The Library! There are over 17,000 books covering six centuries contained here including the scientific manuscripts of Henry Cavendish (1731-1810), who calculated how to weigh the Earth.
Here is a close-up of the beautiful detailed work on the ceiling. The plaster work was done in the late 17th century and the paintings are by Antonio Verrio from that same time period; his work is also in the Painted Hall.
Below is the Veiled Vestal Virgin, created in 1847 by Raffaelle Monti. It is so beautiful—the marble veil looks so soft and delicate.
The Great Dining Room. The first dinner held here was for the Princess Victoria and her mother the Duchess of Kent in 1832. Victoria was 13 years old and it was the first time she had dined formally in adult company.
The walls are covered in red silk tapestries.
The fixtures on the table are pure silver. I now understand what it is to “hide the family silver” and why Jean Valjean got in trouble for stealing a candlestick from a church. Because they were real silver, not stainless steel. I had never seen real silver dining ware until Chatsworth House. This silverware was created by the leading silversmiths of the late 18th and early 19th centuries.
A beautiful chandelier.
The ceiling of the dining room was covered with these beautiful gold roses.

::::

**The tasks**
[A] According to the excerpt, how many books does the Library hold?
[B] Retype the part of the excerpt starting with "The Great Dining" and going on through "early 19th centuries.".
The rows after this excerpt come from a different source.

**Dataset records**
::::

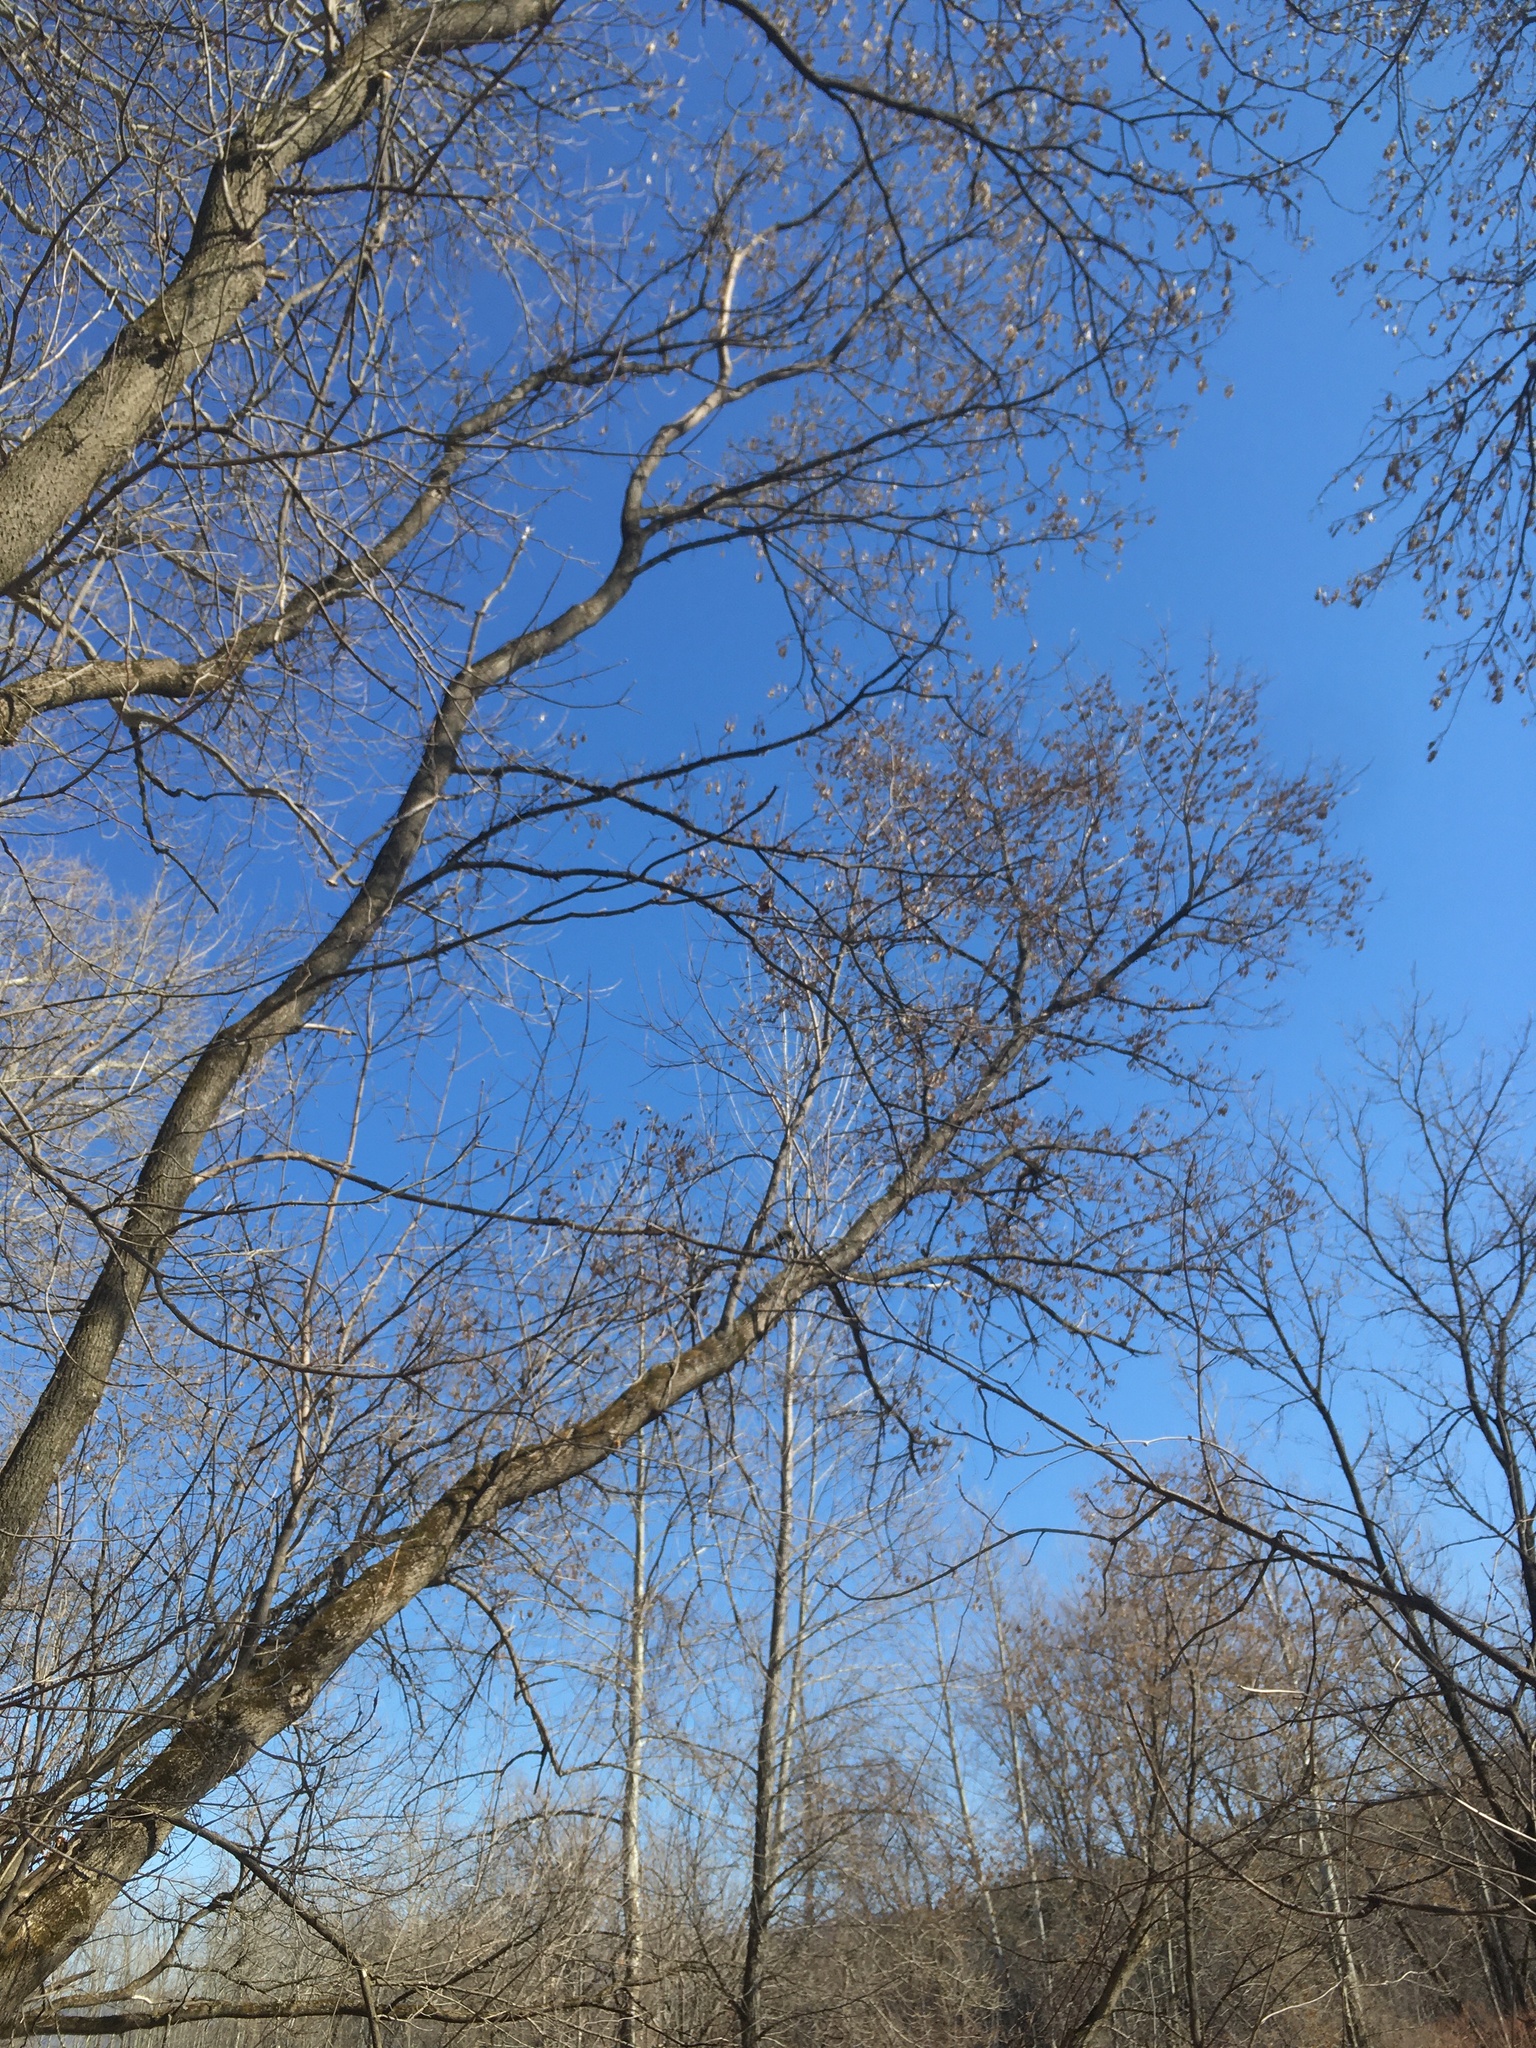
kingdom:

::::

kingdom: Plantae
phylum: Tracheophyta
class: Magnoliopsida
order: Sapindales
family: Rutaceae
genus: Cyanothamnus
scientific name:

::::

**Written responses**
[A] Over 17,000 books.

[B]
The Great Dining Room. The first dinner held here was for the Princess Victoria and her mother the Duchess of Kent in 1832. Victoria was 13 years old and it was the first time she had dined formally in adult company.
The walls are covered in red silk tapestries.
The fixtures on the table are pure silver. I now understand what it is to “hide the family silver” and why Jean Valjean got in trouble for stealing a candlestick from a church. Because they were real silver, not stainless steel. I had never seen real silver dining ware until Chatsworth House. This silverware was created by the leading silversmiths of the late 18th and early 19th centuries.